Provided material —
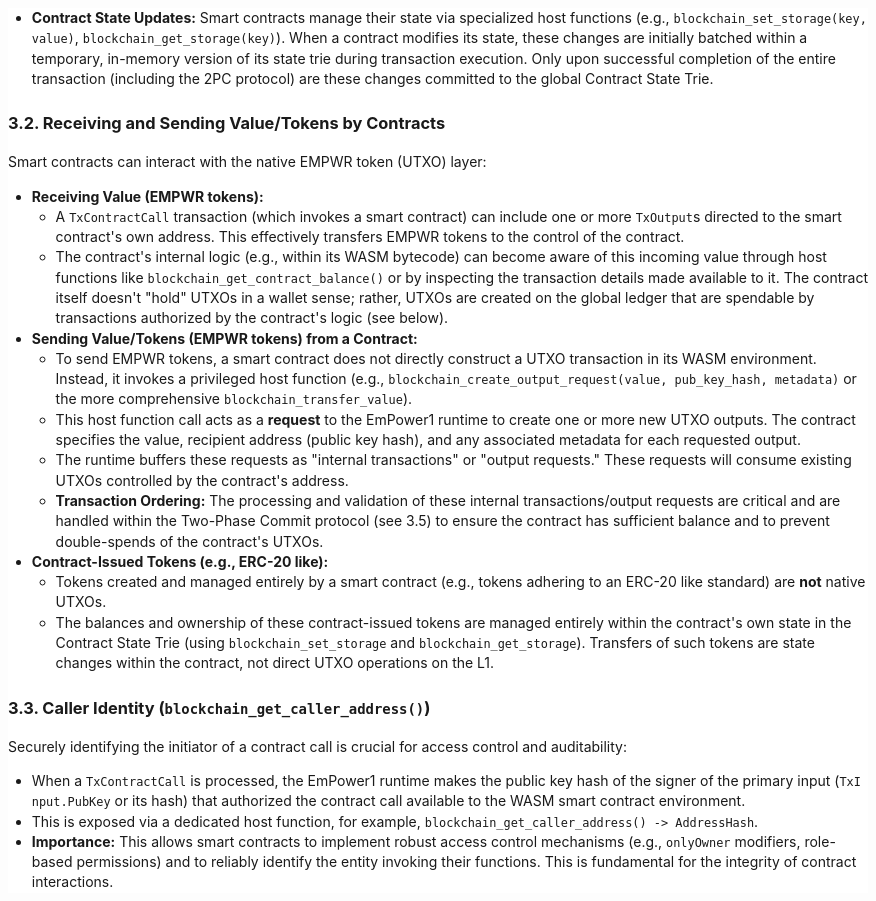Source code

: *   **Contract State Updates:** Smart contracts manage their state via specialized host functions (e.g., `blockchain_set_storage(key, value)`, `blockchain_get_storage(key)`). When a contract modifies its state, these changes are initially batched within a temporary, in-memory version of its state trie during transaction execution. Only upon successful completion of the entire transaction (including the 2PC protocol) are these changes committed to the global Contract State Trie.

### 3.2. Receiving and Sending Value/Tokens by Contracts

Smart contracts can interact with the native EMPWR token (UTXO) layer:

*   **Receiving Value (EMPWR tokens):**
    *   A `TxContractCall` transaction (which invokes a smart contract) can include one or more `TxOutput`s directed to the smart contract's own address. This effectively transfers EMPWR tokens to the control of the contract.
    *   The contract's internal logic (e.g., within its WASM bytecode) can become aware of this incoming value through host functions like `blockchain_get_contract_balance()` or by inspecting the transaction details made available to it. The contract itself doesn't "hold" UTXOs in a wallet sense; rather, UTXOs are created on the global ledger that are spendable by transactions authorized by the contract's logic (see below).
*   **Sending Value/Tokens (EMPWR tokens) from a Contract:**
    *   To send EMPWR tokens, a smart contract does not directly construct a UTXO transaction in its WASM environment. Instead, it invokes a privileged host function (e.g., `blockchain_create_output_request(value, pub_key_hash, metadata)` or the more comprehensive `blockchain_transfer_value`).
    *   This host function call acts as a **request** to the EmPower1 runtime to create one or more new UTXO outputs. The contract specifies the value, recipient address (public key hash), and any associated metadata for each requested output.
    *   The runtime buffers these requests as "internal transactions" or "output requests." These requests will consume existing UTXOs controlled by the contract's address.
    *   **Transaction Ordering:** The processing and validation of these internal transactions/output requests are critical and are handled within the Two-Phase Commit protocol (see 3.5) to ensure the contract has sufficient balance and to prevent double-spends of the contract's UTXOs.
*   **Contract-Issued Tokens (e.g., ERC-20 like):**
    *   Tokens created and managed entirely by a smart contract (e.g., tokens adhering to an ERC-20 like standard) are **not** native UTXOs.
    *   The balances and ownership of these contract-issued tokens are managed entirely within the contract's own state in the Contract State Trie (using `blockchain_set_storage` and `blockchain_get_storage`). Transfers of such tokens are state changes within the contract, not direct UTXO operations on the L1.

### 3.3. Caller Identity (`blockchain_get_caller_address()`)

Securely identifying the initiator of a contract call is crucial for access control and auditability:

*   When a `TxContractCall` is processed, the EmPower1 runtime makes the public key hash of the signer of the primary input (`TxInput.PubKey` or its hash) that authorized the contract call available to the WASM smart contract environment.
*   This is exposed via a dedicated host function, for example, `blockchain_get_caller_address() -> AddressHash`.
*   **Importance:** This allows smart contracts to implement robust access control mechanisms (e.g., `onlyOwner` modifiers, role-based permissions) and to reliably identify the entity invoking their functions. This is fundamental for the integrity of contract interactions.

Written task —
Give back, word for word, only the lines above from the line holding "logic (see below)." to the line holding "from a Contract:**", both included.

Solution —
    *   The contract's internal logic (e.g., within its WASM bytecode) can become aware of this incoming value through host functions like `blockchain_get_contract_balance()` or by inspecting the transaction details made available to it. The contract itself doesn't "hold" UTXOs in a wallet sense; rather, UTXOs are created on the global ledger that are spendable by transactions authorized by the contract's logic (see below).
*   **Sending Value/Tokens (EMPWR tokens) from a Contract:**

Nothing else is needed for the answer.